***** RECORDS TO PROCESS *****

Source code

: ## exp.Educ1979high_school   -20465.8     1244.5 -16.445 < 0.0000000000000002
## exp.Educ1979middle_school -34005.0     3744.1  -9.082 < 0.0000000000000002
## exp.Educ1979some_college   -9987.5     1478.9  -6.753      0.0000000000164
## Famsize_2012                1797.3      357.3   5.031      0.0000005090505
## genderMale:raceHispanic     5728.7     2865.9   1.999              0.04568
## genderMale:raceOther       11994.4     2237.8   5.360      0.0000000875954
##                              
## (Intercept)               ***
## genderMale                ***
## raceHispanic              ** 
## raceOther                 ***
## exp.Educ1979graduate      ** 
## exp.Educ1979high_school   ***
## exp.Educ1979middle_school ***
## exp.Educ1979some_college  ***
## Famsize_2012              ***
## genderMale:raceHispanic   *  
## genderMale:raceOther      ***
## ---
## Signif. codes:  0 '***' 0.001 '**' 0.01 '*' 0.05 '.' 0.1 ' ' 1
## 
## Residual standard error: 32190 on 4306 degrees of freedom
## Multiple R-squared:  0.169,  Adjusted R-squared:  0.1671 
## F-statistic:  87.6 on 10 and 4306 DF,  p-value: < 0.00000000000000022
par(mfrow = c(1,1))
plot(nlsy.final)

*****

• **ACTION ITEM**
Please return a copy of each line in the entries that has the string "raceHispanic".

• **RESULT OF THIS TASK**
## genderMale:raceHispanic     5728.7     2865.9   1.999              0.04568
## raceHispanic              ** 
## genderMale:raceHispanic   *  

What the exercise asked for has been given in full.